World Economy

US Economy Sluggish

US Economy SluggishUS Economy Sluggish

It’s almost starting to sound like a broken record at this point: the economy is sluggish, wages aren’t increasing, and the middle class is struggling. This isn’t news to anyone. The matters at the heart of America’s economic woes are complicated and have roots in a number of different issues. This is why there is no “magic bullet” solution, and it’s also the reason why policymakers are unable to turn things around with a snap of their fingers.

While the unemployment rate has fallen considerably and a number of other economic indicators are showing that things are falling into place, one area that has not seen any improvement — and that is likely slowing many other areas of the economy — is wages. And the wage issue isn’t relegated only to the American economy. Global wage growth slowed to 2% during 2013, or a drop of 0.2% from 2012, according to CNBC. American wage growth has been similarly sluggish, with average hourly earnings bouncing around the $24.50 mark, as it has been for some time.
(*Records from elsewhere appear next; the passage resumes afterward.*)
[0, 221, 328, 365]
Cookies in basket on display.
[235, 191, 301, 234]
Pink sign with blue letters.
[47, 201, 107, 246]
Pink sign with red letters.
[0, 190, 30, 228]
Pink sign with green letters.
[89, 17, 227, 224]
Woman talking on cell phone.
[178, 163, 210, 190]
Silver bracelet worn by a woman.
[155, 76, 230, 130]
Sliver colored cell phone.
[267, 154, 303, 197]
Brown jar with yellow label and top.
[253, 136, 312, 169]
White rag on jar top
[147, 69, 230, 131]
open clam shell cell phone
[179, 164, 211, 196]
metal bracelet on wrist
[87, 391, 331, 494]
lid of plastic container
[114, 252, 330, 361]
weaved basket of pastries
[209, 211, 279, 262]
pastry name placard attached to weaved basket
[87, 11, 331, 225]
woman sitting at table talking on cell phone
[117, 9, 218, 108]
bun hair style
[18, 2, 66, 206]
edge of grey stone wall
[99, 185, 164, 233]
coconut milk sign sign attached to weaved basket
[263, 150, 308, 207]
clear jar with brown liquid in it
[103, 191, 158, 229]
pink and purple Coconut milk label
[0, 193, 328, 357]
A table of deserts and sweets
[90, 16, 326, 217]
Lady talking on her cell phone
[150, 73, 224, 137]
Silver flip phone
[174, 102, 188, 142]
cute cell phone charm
There has been some progress in the area of wages, particularly at the bottom. Minimum wage increases were passed by voter initiative in a number of states during the 2014 midterm election, and a series of cities have taken it upon themselves to raise their own wage floors, sometimes to as much as $15 per hour. The issue is that the promise of raises for workers is simply not materializing.

  Tax Incentive

Legislators have handed down tax incentives, among other things, in an effort to get a trickle-down effect which would, ideally, spur hiring and wage increases, but it just isn’t happening. This has led to increasing levels of income inequality and the widening of the wealth gap.

But there may be some good news around the corner. It looks like we may be hitting an area of critical mass, in which employers will finally need to start boosting employee pay. According to The New York Times, along with some new data from the National Federation of Independent Businesses (NFIB), there is reason to be optimistic that the much-needed wage boom is nigh.
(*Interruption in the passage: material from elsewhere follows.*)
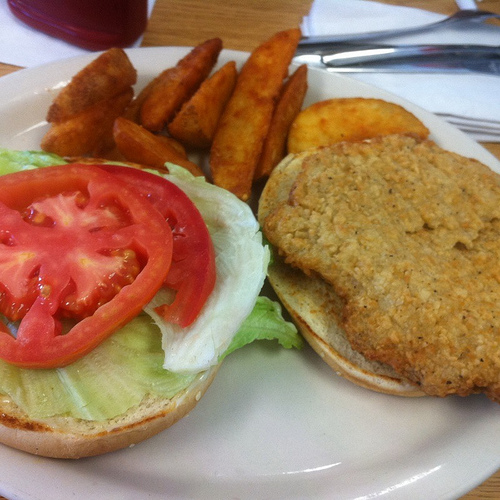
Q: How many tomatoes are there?
A: Two.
A survey from NFIB reveals that, by and large, businesses are much more optimistic about the economy than they were just a few months ago. On top of that, a growing percentage plans to hire more workers, and a considerable chunk (22%) reported raising compensation, as opposed to just 2% who reported lowering it. “The reported gains in compensation are still in the range typical of an economy with reasonable growth, and labor market conditions are suggestive of a tightening, which will put further upward pressure on compensation,” the survey says.